:: INPUT RECORDS ::
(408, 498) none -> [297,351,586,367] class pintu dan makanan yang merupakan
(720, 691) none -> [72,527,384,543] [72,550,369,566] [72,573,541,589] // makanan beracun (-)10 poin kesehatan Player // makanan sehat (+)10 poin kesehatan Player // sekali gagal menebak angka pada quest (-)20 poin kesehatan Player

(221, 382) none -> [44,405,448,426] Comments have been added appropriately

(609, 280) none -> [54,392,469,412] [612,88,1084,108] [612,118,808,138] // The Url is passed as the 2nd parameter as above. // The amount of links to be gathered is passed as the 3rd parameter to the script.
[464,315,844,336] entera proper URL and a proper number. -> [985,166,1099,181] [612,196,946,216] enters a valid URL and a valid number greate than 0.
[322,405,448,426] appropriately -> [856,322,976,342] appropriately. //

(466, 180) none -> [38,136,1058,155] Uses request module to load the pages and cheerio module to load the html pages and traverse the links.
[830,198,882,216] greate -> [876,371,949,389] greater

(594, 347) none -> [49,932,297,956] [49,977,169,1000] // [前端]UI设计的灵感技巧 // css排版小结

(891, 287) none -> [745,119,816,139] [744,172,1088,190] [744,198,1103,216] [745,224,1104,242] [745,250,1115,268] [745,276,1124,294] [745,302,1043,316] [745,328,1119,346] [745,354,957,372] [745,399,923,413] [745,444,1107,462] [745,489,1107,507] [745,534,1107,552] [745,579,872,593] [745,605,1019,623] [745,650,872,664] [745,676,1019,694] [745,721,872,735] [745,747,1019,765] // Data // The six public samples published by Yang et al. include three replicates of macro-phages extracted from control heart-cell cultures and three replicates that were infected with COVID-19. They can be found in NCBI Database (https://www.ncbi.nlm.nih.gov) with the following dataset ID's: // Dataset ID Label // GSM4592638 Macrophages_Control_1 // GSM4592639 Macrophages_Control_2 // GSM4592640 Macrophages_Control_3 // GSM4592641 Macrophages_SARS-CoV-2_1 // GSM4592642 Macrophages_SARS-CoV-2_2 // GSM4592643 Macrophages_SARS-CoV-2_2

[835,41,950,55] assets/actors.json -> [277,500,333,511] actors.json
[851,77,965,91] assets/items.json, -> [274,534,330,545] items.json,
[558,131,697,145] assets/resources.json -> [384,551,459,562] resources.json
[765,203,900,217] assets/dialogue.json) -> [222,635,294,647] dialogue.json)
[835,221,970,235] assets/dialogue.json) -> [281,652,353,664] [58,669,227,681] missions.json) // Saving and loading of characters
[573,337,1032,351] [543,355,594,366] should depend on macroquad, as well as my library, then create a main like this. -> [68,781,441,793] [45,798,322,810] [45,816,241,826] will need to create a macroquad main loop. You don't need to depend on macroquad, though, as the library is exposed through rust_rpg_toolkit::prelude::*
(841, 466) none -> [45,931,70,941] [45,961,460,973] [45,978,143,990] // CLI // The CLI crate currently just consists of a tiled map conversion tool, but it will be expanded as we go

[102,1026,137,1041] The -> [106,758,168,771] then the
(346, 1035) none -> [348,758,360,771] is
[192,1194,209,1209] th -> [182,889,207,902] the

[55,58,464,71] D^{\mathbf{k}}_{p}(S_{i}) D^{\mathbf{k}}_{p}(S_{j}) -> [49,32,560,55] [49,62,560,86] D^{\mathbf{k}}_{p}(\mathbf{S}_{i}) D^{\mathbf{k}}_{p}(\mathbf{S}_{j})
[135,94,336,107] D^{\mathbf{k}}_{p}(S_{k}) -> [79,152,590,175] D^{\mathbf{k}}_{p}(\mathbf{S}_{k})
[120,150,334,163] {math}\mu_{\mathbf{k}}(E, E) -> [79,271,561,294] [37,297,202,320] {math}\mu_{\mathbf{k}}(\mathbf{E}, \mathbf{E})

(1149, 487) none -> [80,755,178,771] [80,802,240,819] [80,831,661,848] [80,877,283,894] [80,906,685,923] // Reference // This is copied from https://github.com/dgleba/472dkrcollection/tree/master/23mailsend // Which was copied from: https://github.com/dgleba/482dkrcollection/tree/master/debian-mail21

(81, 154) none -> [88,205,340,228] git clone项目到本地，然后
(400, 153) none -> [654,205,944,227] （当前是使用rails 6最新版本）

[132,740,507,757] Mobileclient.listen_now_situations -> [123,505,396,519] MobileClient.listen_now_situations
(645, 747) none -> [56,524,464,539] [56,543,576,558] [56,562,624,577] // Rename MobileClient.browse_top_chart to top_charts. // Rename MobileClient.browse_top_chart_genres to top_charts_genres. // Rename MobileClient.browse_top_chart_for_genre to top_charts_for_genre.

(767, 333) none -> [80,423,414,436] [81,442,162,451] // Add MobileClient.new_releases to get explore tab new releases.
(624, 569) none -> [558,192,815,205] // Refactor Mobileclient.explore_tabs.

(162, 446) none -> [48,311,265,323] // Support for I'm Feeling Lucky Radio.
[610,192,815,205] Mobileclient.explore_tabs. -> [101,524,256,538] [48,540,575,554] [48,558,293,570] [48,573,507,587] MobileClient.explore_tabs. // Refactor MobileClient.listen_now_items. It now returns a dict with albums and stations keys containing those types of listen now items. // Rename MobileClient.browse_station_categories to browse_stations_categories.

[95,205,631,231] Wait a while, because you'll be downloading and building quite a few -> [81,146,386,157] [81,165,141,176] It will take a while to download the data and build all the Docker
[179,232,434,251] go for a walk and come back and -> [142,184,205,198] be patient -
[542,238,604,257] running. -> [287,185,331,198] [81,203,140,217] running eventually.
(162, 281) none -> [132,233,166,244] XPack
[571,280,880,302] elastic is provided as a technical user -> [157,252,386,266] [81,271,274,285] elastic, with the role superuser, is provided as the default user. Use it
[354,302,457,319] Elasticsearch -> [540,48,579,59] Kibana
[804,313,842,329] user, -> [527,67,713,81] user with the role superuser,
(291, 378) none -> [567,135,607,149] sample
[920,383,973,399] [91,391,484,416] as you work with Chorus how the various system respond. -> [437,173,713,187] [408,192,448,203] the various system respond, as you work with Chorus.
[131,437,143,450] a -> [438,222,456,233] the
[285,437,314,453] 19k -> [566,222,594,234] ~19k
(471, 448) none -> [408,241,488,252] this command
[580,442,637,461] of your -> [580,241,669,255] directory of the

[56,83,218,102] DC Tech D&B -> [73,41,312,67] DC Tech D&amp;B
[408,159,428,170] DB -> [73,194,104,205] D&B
:::
The records above are to be printed in full, exactly as they appear.

*SOLUTION TO THIS PROBLEM*
(408, 498) none -> [297,351,586,367] class pintu dan makanan yang merupakan
(720, 691) none -> [72,527,384,543] [72,550,369,566] [72,573,541,589] // makanan beracun (-)10 poin kesehatan Player // makanan sehat (+)10 poin kesehatan Player // sekali gagal menebak angka pada quest (-)20 poin kesehatan Player

(221, 382) none -> [44,405,448,426] Comments have been added appropriately

(609, 280) none -> [54,392,469,412] [612,88,1084,108] [612,118,808,138] // The Url is passed as the 2nd parameter as above. // The amount of links to be gathered is passed as the 3rd parameter to the script.
[464,315,844,336] entera proper URL and a proper number. -> [985,166,1099,181] [612,196,946,216] enters a valid URL and a valid number greate than 0.
[322,405,448,426] appropriately -> [856,322,976,342] appropriately. //

(466, 180) none -> [38,136,1058,155] Uses request module to load the pages and cheerio module to load the html pages and traverse the links.
[830,198,882,216] greate -> [876,371,949,389] greater

(594, 347) none -> [49,932,297,956] [49,977,169,1000] // [前端]UI设计的灵感技巧 // css排版小结

(891, 287) none -> [745,119,816,139] [744,172,1088,190] [744,198,1103,216] [745,224,1104,242] [745,250,1115,268] [745,276,1124,294] [745,302,1043,316] [745,328,1119,346] [745,354,957,372] [745,399,923,413] [745,444,1107,462] [745,489,1107,507] [745,534,1107,552] [745,579,872,593] [745,605,1019,623] [745,650,872,664] [745,676,1019,694] [745,721,872,735] [745,747,1019,765] // Data // The six public samples published by Yang et al. include three replicates of macro-phages extracted from control heart-cell cultures and three replicates that were infected with COVID-19. They can be found in NCBI Database (https://www.ncbi.nlm.nih.gov) with the following dataset ID's: // Dataset ID Label // GSM4592638 Macrophages_Control_1 // GSM4592639 Macrophages_Control_2 // GSM4592640 Macrophages_Control_3 // GSM4592641 Macrophages_SARS-CoV-2_1 // GSM4592642 Macrophages_SARS-CoV-2_2 // GSM4592643 Macrophages_SARS-CoV-2_2

[835,41,950,55] assets/actors.json -> [277,500,333,511] actors.json
[851,77,965,91] assets/items.json, -> [274,534,330,545] items.json,
[558,131,697,145] assets/resources.json -> [384,551,459,562] resources.json
[765,203,900,217] assets/dialogue.json) -> [222,635,294,647] dialogue.json)
[835,221,970,235] assets/dialogue.json) -> [281,652,353,664] [58,669,227,681] missions.json) // Saving and loading of characters
[573,337,1032,351] [543,355,594,366] should depend on macroquad, as well as my library, then create a main like this. -> [68,781,441,793] [45,798,322,810] [45,816,241,826] will need to create a macroquad main loop. You don't need to depend on macroquad, though, as the library is exposed through rust_rpg_toolkit::prelude::*
(841, 466) none -> [45,931,70,941] [45,961,460,973] [45,978,143,990] // CLI // The CLI crate currently just consists of a tiled map conversion tool, but it will be expanded as we go

[102,1026,137,1041] The -> [106,758,168,771] then the
(346, 1035) none -> [348,758,360,771] is
[192,1194,209,1209] th -> [182,889,207,902] the

[55,58,464,71] D^{\mathbf{k}}_{p}(S_{i}) D^{\mathbf{k}}_{p}(S_{j}) -> [49,32,560,55] [49,62,560,86] D^{\mathbf{k}}_{p}(\mathbf{S}_{i}) D^{\mathbf{k}}_{p}(\mathbf{S}_{j})
[135,94,336,107] D^{\mathbf{k}}_{p}(S_{k}) -> [79,152,590,175] D^{\mathbf{k}}_{p}(\mathbf{S}_{k})
[120,150,334,163] {math}\mu_{\mathbf{k}}(E, E) -> [79,271,561,294] [37,297,202,320] {math}\mu_{\mathbf{k}}(\mathbf{E}, \mathbf{E})

(1149, 487) none -> [80,755,178,771] [80,802,240,819] [80,831,661,848] [80,877,283,894] [80,906,685,923] // Reference // This is copied from https://github.com/dgleba/472dkrcollection/tree/master/23mailsend // Which was copied from: https://github.com/dgleba/482dkrcollection/tree/master/debian-mail21

(81, 154) none -> [88,205,340,228] git clone项目到本地，然后
(400, 153) none -> [654,205,944,227] （当前是使用rails 6最新版本）

[132,740,507,757] Mobileclient.listen_now_situations -> [123,505,396,519] MobileClient.listen_now_situations
(645, 747) none -> [56,524,464,539] [56,543,576,558] [56,562,624,577] // Rename MobileClient.browse_top_chart to top_charts. // Rename MobileClient.browse_top_chart_genres to top_charts_genres. // Rename MobileClient.browse_top_chart_for_genre to top_charts_for_genre.

(767, 333) none -> [80,423,414,436] [81,442,162,451] // Add MobileClient.new_releases to get explore tab new releases.
(624, 569) none -> [558,192,815,205] // Refactor Mobileclient.explore_tabs.

(162, 446) none -> [48,311,265,323] // Support for I'm Feeling Lucky Radio.
[610,192,815,205] Mobileclient.explore_tabs. -> [101,524,256,538] [48,540,575,554] [48,558,293,570] [48,573,507,587] MobileClient.explore_tabs. // Refactor MobileClient.listen_now_items. It now returns a dict with albums and stations keys containing those types of listen now items. // Rename MobileClient.browse_station_categories to browse_stations_categories.

[95,205,631,231] Wait a while, because you'll be downloading and building quite a few -> [81,146,386,157] [81,165,141,176] It will take a while to download the data and build all the Docker
[179,232,434,251] go for a walk and come back and -> [142,184,205,198] be patient -
[542,238,604,257] running. -> [287,185,331,198] [81,203,140,217] running eventually.
(162, 281) none -> [132,233,166,244] XPack
[571,280,880,302] elastic is provided as a technical user -> [157,252,386,266] [81,271,274,285] elastic, with the role superuser, is provided as the default user. Use it
[354,302,457,319] Elasticsearch -> [540,48,579,59] Kibana
[804,313,842,329] user, -> [527,67,713,81] user with the role superuser,
(291, 378) none -> [567,135,607,149] sample
[920,383,973,399] [91,391,484,416] as you work with Chorus how the various system respond. -> [437,173,713,187] [408,192,448,203] the various system respond, as you work with Chorus.
[131,437,143,450] a -> [438,222,456,233] the
[285,437,314,453] 19k -> [566,222,594,234] ~19k
(471, 448) none -> [408,241,488,252] this command
[580,442,637,461] of your -> [580,241,669,255] directory of the

[56,83,218,102] DC Tech D&B -> [73,41,312,67] DC Tech D&amp;B
[408,159,428,170] DB -> [73,194,104,205] D&B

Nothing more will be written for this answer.